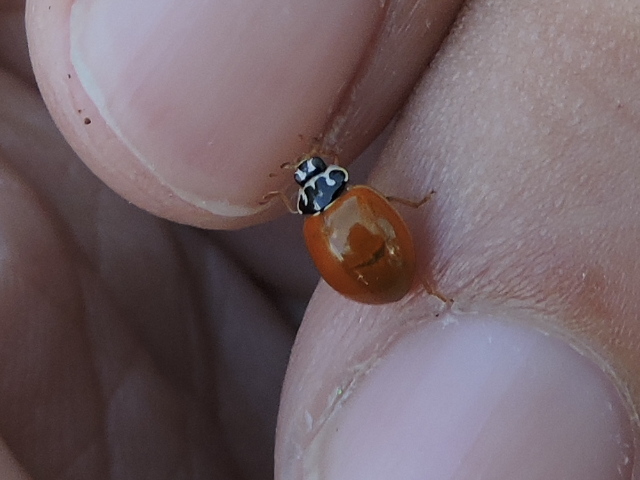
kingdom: Animalia
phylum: Arthropoda
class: Insecta
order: Coleoptera
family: Coccinellidae
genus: Cycloneda
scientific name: Cycloneda munda
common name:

+++

* _TASK PROMPT_: Rewrite the items above with "scientific name" replaced by "species" and everything else unchanged. Leave the pictures out.

* _ANSWER FOR THE TASK_:
kingdom: Animalia
phylum: Arthropoda
class: Insecta
order: Coleoptera
family: Coccinellidae
genus: Cycloneda
species: Cycloneda munda
common name:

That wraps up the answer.